We met with the leadership for the Independent Advisory Board this past June and talked and reviewed our findings. They didn’t support spending the required money at this time. So, this effort is on hold and will require further campus discussion.
We understand that the presence of UCPD in the area of Sproul Hall is uncomfortable for some in our community. Our intention is to reduce the visible presence of UCPD as much as possible including rethinking where UCPD vehicles are parked.
What other campus policy changes address those concerns?
We are shifting a number of on-campus operations away from UCPD. These are operations that can be categorized as non-law-enforcement activities. The moves allow us to shrink the portfolio of UCPD and reduce what might be uncomfortable contact with the department.
For example, you don’t need to go to UCPD to obtain building access as of this past June. This can now be handled at the departmental level. And we will soon offer alternate fingerprinting locations, so campus members won’t need to walk into the police department to be fingerprinted.
We also moved the emergency operations team out of UCPD. They now report directly to me. The Clery unit — those who manage our federally mandated reporting of crimes — were also moved last year and now report to Berkeley’s risk and compliance services in the Chancellor’s office.
I believe that all of these changes allow us to refocus the core services of UCPD.
What do you say to people who don’t feel these changes are enough? Or someone who believes there is no need for police on campus?
Introducing change and improvements on a university campus needs to be done thoughtfully.
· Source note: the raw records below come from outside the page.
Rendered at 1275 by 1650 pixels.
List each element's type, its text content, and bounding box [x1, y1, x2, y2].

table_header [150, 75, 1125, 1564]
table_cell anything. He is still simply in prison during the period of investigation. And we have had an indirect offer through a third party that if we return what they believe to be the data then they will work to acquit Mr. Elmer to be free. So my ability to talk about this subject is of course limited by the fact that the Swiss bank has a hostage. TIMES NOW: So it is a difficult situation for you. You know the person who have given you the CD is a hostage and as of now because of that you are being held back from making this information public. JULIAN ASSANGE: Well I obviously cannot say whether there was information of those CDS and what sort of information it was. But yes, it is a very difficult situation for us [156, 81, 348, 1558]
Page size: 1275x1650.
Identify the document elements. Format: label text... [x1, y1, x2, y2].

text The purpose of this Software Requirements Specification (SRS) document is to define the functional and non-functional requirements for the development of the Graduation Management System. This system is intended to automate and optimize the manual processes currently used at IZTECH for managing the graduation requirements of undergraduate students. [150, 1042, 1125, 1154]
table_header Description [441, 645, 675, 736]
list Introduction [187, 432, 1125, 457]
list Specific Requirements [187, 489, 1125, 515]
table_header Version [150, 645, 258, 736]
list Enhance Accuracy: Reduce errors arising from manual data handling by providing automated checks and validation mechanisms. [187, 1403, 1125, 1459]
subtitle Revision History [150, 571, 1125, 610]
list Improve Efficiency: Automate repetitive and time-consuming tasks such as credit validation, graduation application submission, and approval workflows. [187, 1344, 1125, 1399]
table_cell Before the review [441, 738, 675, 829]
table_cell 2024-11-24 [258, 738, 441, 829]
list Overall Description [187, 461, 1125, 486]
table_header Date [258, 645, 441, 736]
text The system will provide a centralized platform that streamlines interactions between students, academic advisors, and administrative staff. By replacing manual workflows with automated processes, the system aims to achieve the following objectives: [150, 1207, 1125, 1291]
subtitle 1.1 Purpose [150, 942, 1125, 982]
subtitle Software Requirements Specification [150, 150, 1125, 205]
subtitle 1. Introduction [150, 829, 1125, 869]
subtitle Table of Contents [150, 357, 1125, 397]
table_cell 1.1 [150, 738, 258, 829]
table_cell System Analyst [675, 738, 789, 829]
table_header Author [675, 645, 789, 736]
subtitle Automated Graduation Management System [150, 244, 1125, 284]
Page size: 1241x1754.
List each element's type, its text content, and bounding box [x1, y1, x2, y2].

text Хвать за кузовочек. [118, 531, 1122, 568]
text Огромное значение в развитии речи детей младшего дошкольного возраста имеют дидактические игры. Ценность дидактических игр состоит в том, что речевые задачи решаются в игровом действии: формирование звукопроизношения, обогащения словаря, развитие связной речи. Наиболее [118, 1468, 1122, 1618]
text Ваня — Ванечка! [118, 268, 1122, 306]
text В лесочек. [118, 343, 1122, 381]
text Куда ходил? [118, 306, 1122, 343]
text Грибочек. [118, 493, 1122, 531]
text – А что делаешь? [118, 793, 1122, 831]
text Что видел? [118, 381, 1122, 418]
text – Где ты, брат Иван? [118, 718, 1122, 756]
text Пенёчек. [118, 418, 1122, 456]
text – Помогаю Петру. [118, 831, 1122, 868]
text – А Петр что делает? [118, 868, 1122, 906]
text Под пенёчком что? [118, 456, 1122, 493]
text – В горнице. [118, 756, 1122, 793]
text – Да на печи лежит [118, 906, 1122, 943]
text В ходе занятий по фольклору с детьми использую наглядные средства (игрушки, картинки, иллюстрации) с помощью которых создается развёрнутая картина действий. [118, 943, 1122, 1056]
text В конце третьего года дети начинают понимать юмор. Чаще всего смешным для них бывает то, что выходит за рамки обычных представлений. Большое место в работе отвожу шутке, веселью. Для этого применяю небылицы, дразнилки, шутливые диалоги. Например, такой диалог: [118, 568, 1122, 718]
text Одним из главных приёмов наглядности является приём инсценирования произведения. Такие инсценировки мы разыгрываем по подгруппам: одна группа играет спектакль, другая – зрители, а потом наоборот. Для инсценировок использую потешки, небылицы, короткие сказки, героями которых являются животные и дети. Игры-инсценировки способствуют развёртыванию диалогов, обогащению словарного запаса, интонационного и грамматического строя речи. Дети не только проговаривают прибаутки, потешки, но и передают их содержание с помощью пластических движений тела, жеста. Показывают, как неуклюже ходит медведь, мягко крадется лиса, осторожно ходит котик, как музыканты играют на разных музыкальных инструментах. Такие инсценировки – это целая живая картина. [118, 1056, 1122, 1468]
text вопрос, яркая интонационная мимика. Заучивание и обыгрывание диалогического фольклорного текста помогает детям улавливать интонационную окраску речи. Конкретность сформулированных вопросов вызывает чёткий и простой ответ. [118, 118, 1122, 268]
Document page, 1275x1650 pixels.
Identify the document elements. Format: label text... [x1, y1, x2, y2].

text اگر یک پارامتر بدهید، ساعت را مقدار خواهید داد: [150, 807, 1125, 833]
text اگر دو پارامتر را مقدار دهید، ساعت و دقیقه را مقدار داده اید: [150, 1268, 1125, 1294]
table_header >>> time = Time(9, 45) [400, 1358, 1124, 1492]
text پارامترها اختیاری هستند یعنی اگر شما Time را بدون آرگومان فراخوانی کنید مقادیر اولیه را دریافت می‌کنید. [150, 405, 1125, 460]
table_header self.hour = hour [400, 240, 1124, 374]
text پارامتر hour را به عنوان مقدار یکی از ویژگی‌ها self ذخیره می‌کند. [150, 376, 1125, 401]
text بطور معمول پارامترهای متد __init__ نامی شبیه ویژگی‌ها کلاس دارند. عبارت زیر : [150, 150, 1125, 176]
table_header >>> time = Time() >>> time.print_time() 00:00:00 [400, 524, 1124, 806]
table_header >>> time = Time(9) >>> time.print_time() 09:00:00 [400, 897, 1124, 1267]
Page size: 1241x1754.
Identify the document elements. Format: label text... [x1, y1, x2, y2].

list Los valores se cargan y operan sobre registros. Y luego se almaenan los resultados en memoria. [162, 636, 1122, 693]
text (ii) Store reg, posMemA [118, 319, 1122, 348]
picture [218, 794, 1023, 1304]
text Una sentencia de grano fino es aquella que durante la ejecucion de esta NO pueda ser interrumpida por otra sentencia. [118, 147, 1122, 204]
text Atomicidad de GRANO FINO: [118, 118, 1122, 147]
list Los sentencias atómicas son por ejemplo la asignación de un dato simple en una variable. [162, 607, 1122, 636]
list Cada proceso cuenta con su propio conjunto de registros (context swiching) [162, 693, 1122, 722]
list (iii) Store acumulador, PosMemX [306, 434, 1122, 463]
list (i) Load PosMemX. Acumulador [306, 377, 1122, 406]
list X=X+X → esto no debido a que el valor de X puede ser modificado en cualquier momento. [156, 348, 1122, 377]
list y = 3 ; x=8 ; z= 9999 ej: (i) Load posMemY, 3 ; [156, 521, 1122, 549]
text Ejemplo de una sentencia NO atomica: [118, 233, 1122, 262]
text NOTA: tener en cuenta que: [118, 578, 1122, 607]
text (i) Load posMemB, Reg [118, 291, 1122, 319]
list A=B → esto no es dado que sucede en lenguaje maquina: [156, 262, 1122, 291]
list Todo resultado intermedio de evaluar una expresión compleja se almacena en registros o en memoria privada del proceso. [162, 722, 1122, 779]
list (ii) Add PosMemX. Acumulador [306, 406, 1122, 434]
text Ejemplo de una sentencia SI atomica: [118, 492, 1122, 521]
I respect that some members of the campus community will say that what we’re doing so far is inadequate or not being implemented rapidly enough. That feeling is sincere and an important perspective and we will benefit by continuing to listen to all.
I do think certain changes we are making are garnering a lot of support, like the mental health response efforts. At the same time, I think we continue to hear some people say that we should just defund and/or abolish UCPD. To me this is of special concern as I continue to believe that the Berkeley campus needs and will continue to need some form of department that provides campus safety and security. On any given day, there are more than 60,000 people on campus. If UC Berkeley were its own city, it would be in the top 10% of largest cities in California. So, if there’s no UCPD, then City of Berkeley Police or Alameda County Sheriff officers would likely respond to calls on campus.
Having our own police department not only allows us to ensure that we have officers that are better trained to understand and serve our campus community, but also gives us a better opportunity of introducing campus safety enhancements than we would have working with an outside agency.
How can members of the campus community stay engaged, and have a voice in the discussions around UCPD changes moving forward?
The Chancellor’s Independent Advisory Board was set up to enhance transparency and accountability of UCPD. The board has students, faculty and staff, and makes recommendations to the Chancellor on enhancements to UCPD and to campus safety.